Anyway, we’ll start with the current way of managing sections. Usually, you would have some kind of enum that would correspond to a section integer, and also however many arrays of data for the number of sections. You would then either use the section enum to find the correct array. Or maybe you’d use a 2d array, and then use it as the index.

It just doesn’t see very Swift to me. In Swift, everything is simple, easy to read, and is pretty easy to write. So I thought I’d come up with a slight abstraction.

My first idea was to just make two structs, one for a Section, and another for a Table:

struct Section {
    var title: String
    var items: [String]
}

struct Table { var sections: [Section] }

You could then go ahead, create individual sections, and add them to one table. Easy.

Example Data

Animals:

  • Cats
    • Tiger
    • Lion
    • Lynx
  • Bears
    • Grizzly
    • Black
    • Polar

Example Code

let catSection = Section(title: "Cats", items: ["Tiger", "Lion", "Lynx"])
let bearSection = Section(title: "Bears", items: ["Grizzly", "Black", "Polar"])

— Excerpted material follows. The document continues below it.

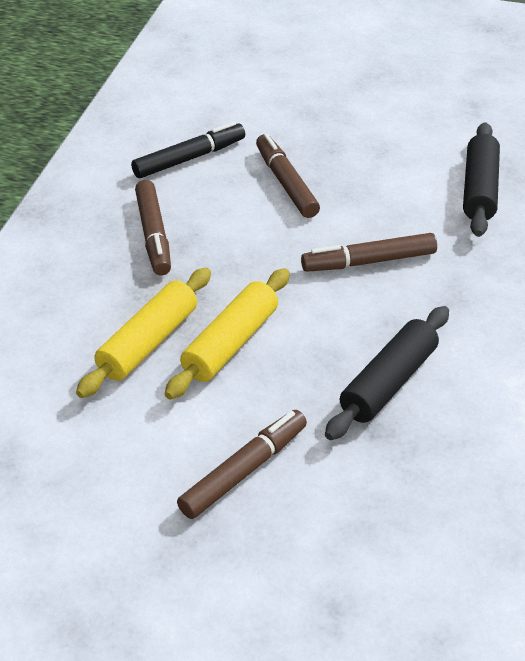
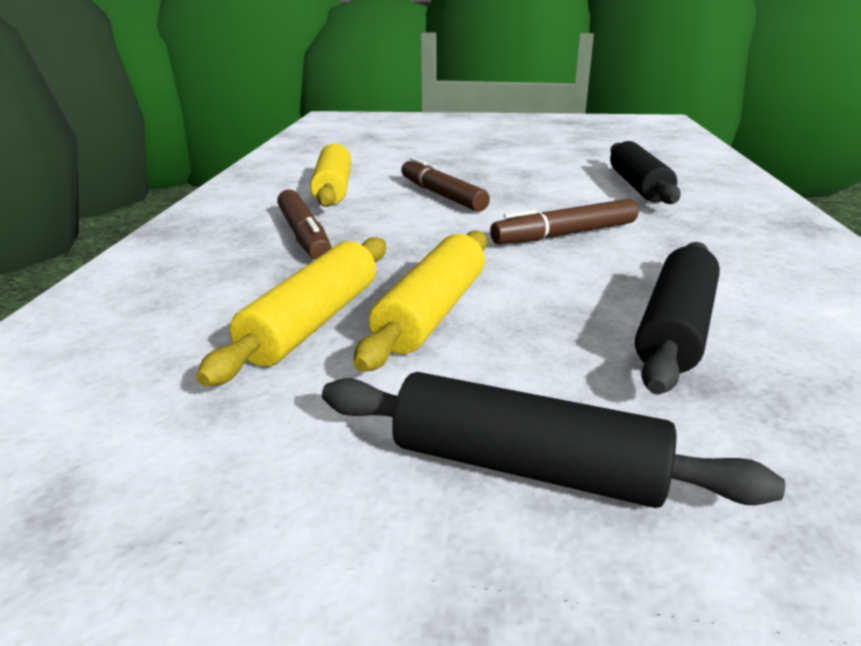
camera: 10 degrees left, 15 degrees down
(189, 158) = (333, 188): black marker -> yellow rolling pin
(244, 471) = (525, 466): brown marker -> black rolling pin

let animalTable = Table(sections: [catSection, bearSection])

I just find that a bit more readable.

It also makes the number of sections and rows a bit simpler:

let numberOfSections = animalTable.sections.count
let numberOfRows = animalTable.sections[0].items.count

However, you can add this functionality to the Table struct Which makes it much, much better.

Here is the definition of the ComplexTable struct:

struct ComplexTable {
    var sections: [Section]

func numberOfRows(forSection section: Int) -> Int { if sections.count > section { return sections[section].items.count } else { return 0 } }

func numberOfSections() -> Int { return sections.count } }

Which would make it this easy to get the row and section counts:

let numberOfSections = complexAnimalTable.numberOfSections()
let numberOfRows = complexAnimalTable.numberOfRows(forSection: 0)

So there you go.

It’s nothing big, and it won’t win many programming awards. But it’s a small piece of code that will certainly help me when I’m just messing around with tables, or I want a really clean and simple way to store small amounts of organised data.